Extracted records

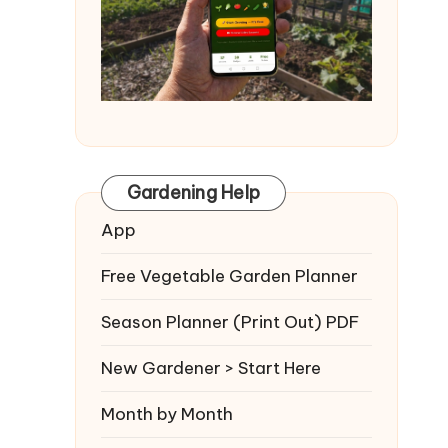
Gardening Help
App
Free Vegetable Garden Planner
Season Planner (Print Out) PDF
New Gardener > Start Here
Month by Month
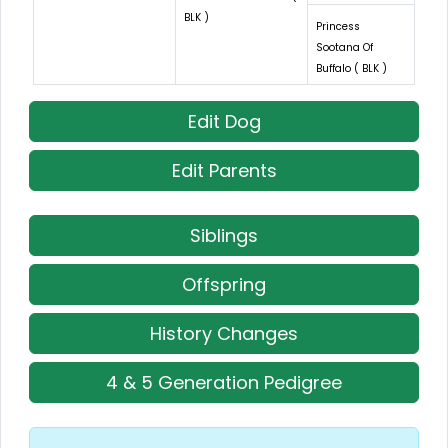
BLK )
Princess
Sootana Of
Buffalo ( BLK )
Edit Dog
Edit Parents
Siblings
Offspring
History Changes
4 & 5 Generation Pedigree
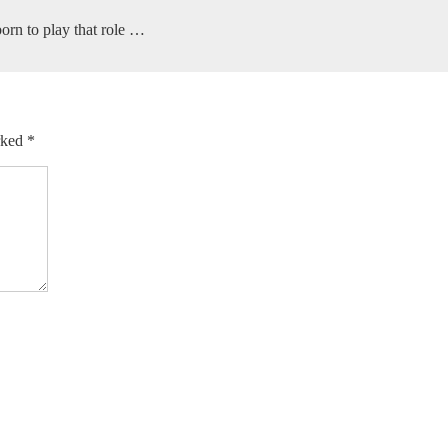
orn to play that role …
arked
*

▸ **The problem**:
Report each line of the records that contains the word "Planner", copying every such line in full.

▸ **Response for this exercise**:
Free Vegetable Garden Planner
Season Planner (Print Out) PDF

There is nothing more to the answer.